The student likely viewed their time at home for the holiday as a reprieve from the rigors of academics. They regarded their ‘days off’ as a time to rest and refuel before returning to campus to face the challenges of final exams. Given the experience from Thanksgiving or other visits home, families may either be left feeling excited because a few weeks from now they will get to spend the month-long Winter Break with their student or they may be wondering how everyone involved will be able to survive for that long under the same roof.
It’s a challenge, but families should try to remember that in all likelihood, their student was sent to college so that he or she would grow, learn, and develop in all kinds of ways. Those kinds of growth and awareness will occur in both academic and non-academic ways. As a parent or family member, it’s important to be patient during this time of evolvement, but it’s also important to keep up with some kind of structure when the college student returns home to visit. In preparation to welcome the student home for the next break period, families should try considering the following:
Communication of Expectations
In the coming days, have a conversation with the student that begins with, ‘These are the family plans for the holidays – tell me your plans. What were you thinking you’d do?’ At the same time, it’s completely reasonable to expect the student to participate in family plans and traditions. One just has to remember that the student is probably a much more independent person coming home than they were before they left and they may have formulated their own plans without first consulting with the family.
College students are exposed to new information and knowledge on a daily basis from faculty, staff and peers, much of which challenges many of their values and beliefs; often causing them to reconsider core values and sometimes change position. When this happens, families should try their best to listen and then reflect back what the student is saying. Keep in mind that they are trying to find their own way in life and become the person they believe they should be.

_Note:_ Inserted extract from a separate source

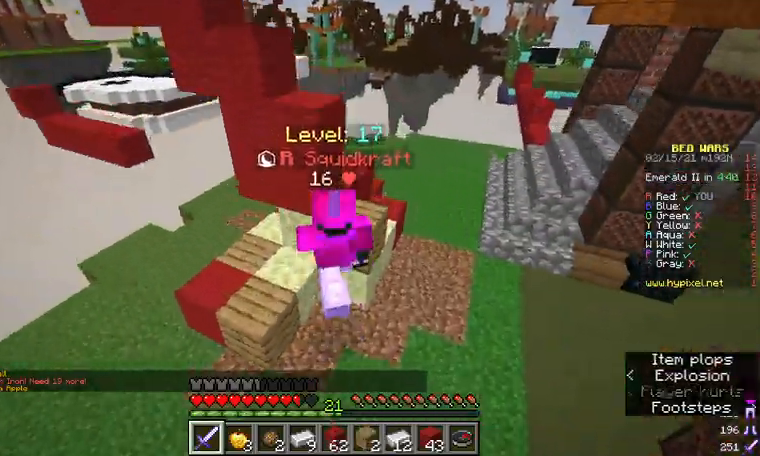
Gameplay with keyboard and mouse; each line is a JSON object with the keys and mouse buttons held at the frame after it. "events" lists presses ("down") and releases ("up") of "a", "d", "s", "w", "mouse_left" and "mouse_right" between this image and that frame as [ms after this image, input, new state], when the widget could be followed in between. "mouse_left", "mouse_right" = the "left", "right" buttons of the "mouse" list. No other keys are recorded. Fast repeated clicks can show as one long hold. Mouse movement is not recorded.
{"keys": ["d", "w"], "mouse": [], "events": [[133, "a", "up"], [233, "d", "down"], [400, "w", "down"]]}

Families may find their college student resistant of ‘old’ house rules, and they may find a variety of ways to express their new found freedom that life on campus has afforded them. However, most still enjoy the comforts of home; things like sleeping in, enjoying their favorite home-cooked meals and time with siblings should be thought of as memories in the making. It’s appropriate to set boundaries, but also try to understand that these moments may be fleeting. Enjoy the time remaining with the student as further separation may lay ahead.
A small amount of friction may be inevitable in welcoming college students back into their family homes, but a little compromise, respect and love will go a long way to ensure time together is both meaningful and memorable. Best wishes on a happy holiday season!